A sheep odyssey that’s perfect for pulling the wool over kids’ eyes
Sunday Business Post : 3rd March 2019
Mermaid Theatre, Bray, Co. Wicklow
Rating: * * * *
Have you hear of Woolly, “the greatest sheep that ever lived?” If not, let Branar Téatar do Pháistí enlighten you about this most unusual sheep, her distinctive fleece and the incredible journey she embarks upon in pursuit of her woolly coat, which has been taken from her in a bizarre ritual that she is driven to make sense of.
“Miquel Barcelo’s original music, which blends country blues and folksy rhythms for thematic effect…. was a key part of the production’s success”
Created for an aged-four-and-over audience by performers Helen Gregg, Miquel Barceló and Jonathan Gunning, in collaboration with director Marc Mac Lochlainn, Woolly’s Quest is a joyful and gentle introduction to sheep-shearing. The action takes place against the backdrop of Orla Clogher’s meticulously imagined barn, which offers various platforms and openings for the actors and puppets to perform on and play with. Elaine Mears’ costumes give us a trio of ovide oddities, with baggy fleeces and punky hairdos; just the right sort of ridiculous.

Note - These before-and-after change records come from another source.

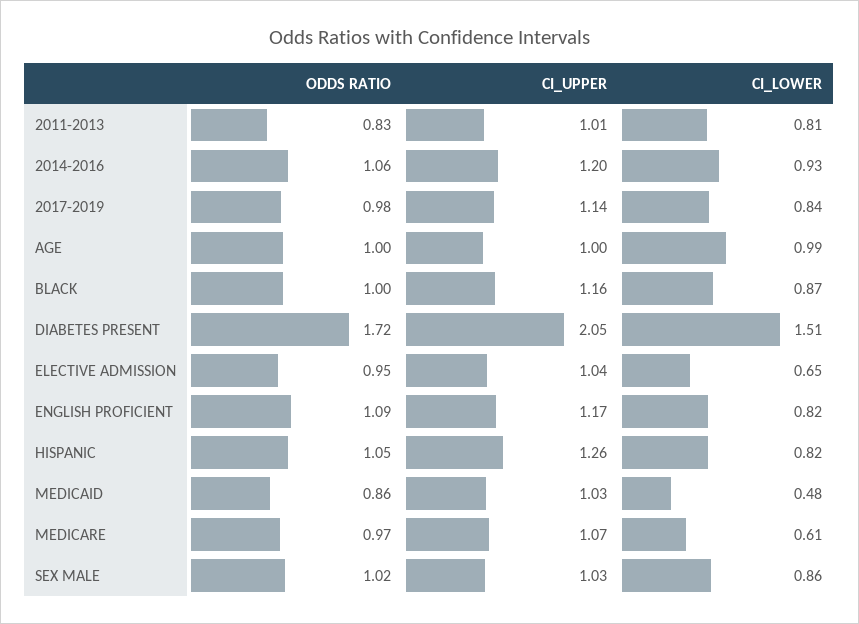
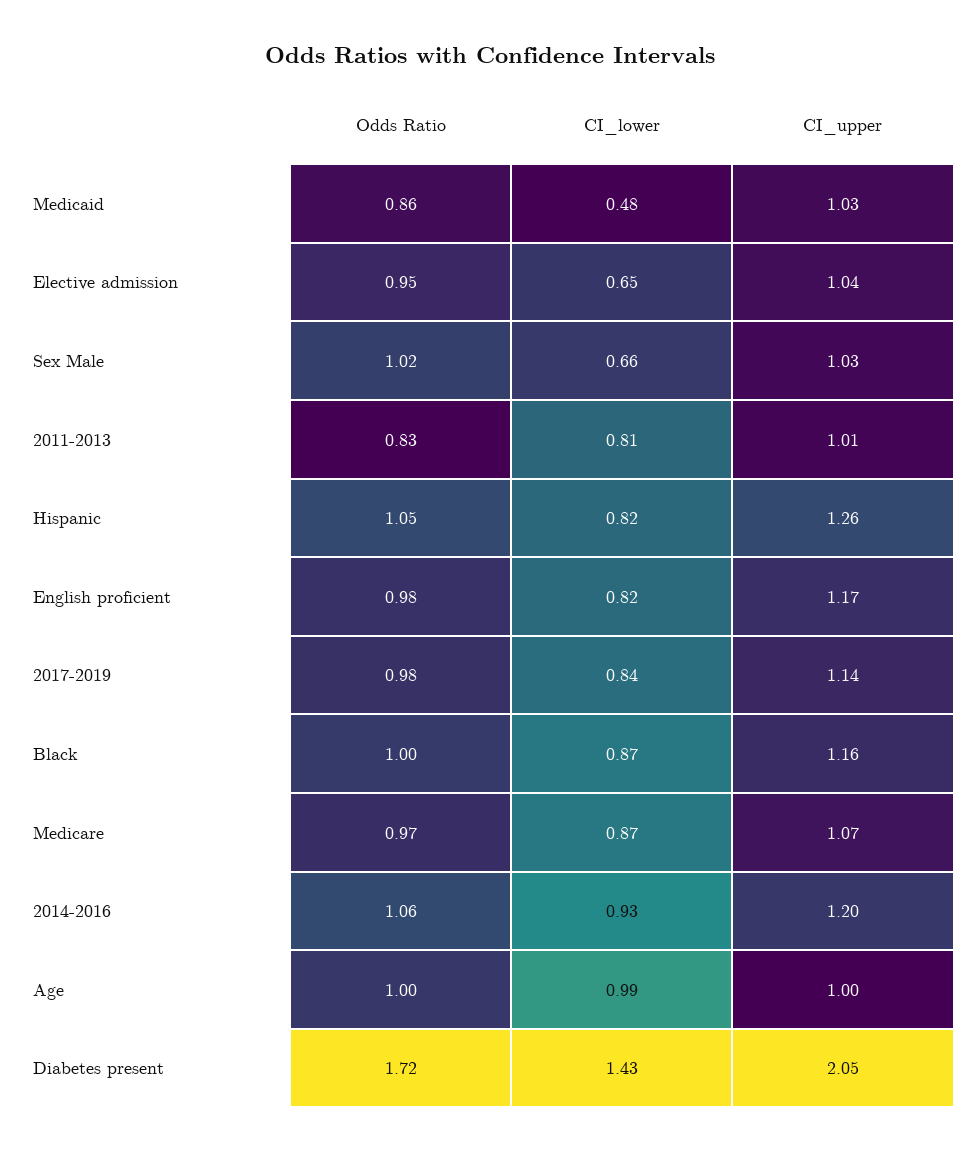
  {
    "ODDS RATIO": {
      "2011-2013": 0.83,
      "2014-2016": 1.06,
      "2017-2019": 0.98,
      "AGE": 1,
      "BLACK": 1,
      "DIABETES PRESENT": 1.72,
      "ELECTIVE ADMISSION": 0.95,
-     "ENGLISH PROFICIENT": 1.09,
+     "ENGLISH PROFICIENT": 0.98,
      "HISPANIC": 1.05,
      "MEDICAID": 0.86,
      "MEDICARE": 0.97,
      "SEX MALE": 1.02
    },
    "CI_UPPER": {
      "2011-2013": 1.01,
      "2014-2016": 1.2,
      "2017-2019": 1.14,
      "AGE": 1,
      "BLACK": 1.16,
      "DIABETES PRESENT": 2.05,
      "ELECTIVE ADMISSION": 1.04,
      "ENGLISH PROFICIENT": 1.17,
      "HISPANIC": 1.26,
      "MEDICAID": 1.03,
      "MEDICARE": 1.07,
      "SEX MALE": 1.03
    },
    "CI_LOWER": {
      "2011-2013": 0.81,
      "2014-2016": 0.93,
      "2017-2019": 0.84,
      "AGE": 0.99,
      "BLACK": 0.87,
-     "DIABETES PRESENT": 1.51,
+     "DIABETES PRESENT": 1.43,
      "ELECTIVE ADMISSION": 0.65,
      "ENGLISH PROFICIENT": 0.82,
      "HISPANIC": 0.82,
      "MEDICAID": 0.48,
-     "MEDICARE": 0.61,
+     "MEDICARE": 0.87,
-     "SEX MALE": 0.86
+     "SEX MALE": 0.66
    }
  }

The play has an episodic structure, charing Woolly’s journey away from the farmstead in search of her fleece and her “true special purpose” in life. Along the way, she meets some helpful friends, also played by the ensemble. There is a rigid scarecrow who is so moved by Woolly’s story that he consents to be spun around, and some rams who encourage her to keep going despite the odds.

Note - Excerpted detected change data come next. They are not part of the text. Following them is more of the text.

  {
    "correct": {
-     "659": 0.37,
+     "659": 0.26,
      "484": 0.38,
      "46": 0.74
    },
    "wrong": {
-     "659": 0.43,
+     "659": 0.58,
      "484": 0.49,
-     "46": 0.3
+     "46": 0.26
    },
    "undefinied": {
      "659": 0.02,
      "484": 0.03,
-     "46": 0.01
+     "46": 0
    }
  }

Of course, she also encounters some dangerous foes, a scary shadow-puppet wold and crows and dogs that are brought to life with incredible ingenuity by Suse Reisbech’s plastic bag puppets. The script makes room for occasional moments of pantomime silliness, too: never underestimate the desire for children to shout “He’s behind you!” at the stage.

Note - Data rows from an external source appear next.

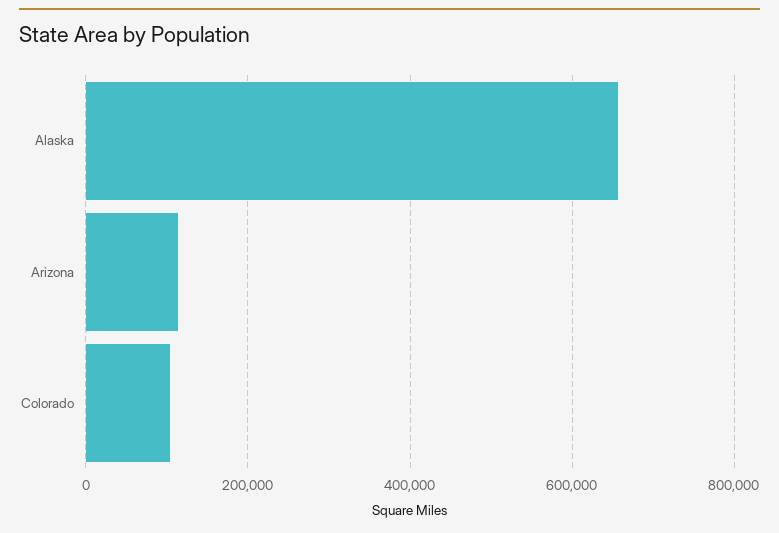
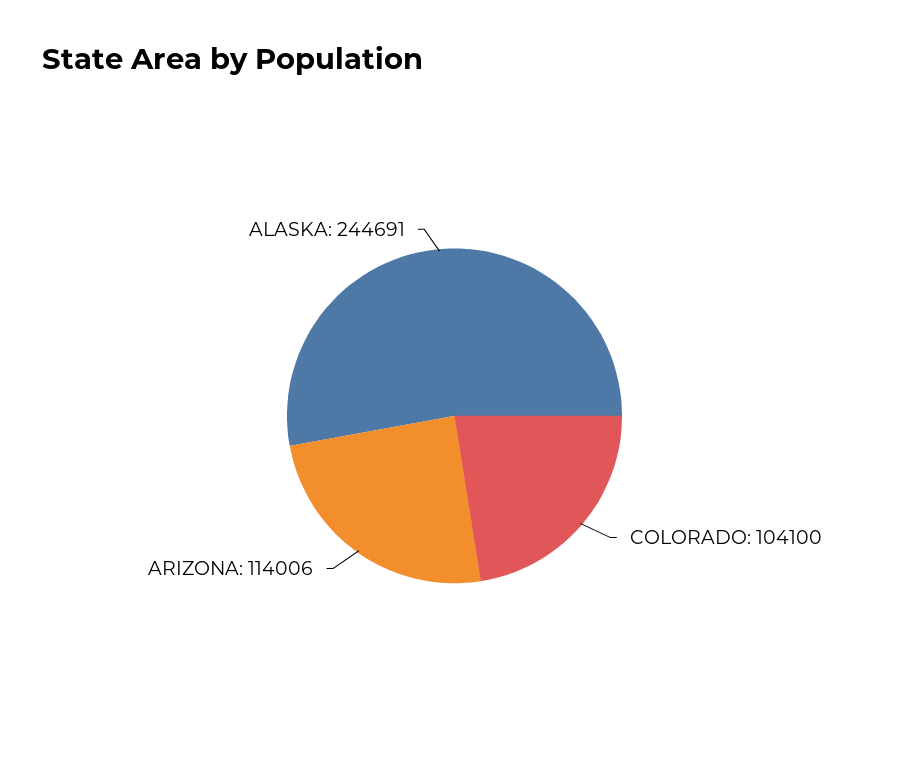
  {
-   "Alaska": 660000,
+   "Alaska": 244691,
    "Arizona": 114006,
    "Colorado": 104100
  }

“If the subject matter of Woolly’s Quest seems a bit obscure … its instructional value as spring arrives and lambing season begins should not be undervalued: my two, thoroughly urban, companions were totally enthralled. “
Miquel Barcelo’s original music, which blends country blues and folksy rhythms for thematic effect, is brought to the stage by an impressive array of traditional and improvised instruments, including an electric stringed hurl. The songs, in particular, quicken the pace of the unfolding action.
On the occasion of my viewing, spontaneous percussive accompaniment from an audience of four and five year olds made it clear that the music was a key part of the production’s success, holding the young audience’s attention for the 45-minute duration.
If the subject matter of Woolly’s Quest seems a bit obscure - the production processes of wool - its instructional value as spring arrives and lambing season begins should not be undervalued: my two, thoroughly urban, companions were totally enthralled. Children from rural backgrounds, meanwhile, will surely appreciate seeing aspects of farming life on stage.
The Mermaid was Woolly’s first stop on a national tour, and you can see it this week at Axis Ballymun and the Linenhall in Castlebar, before the sheep continue their countrywide journey until the end of April.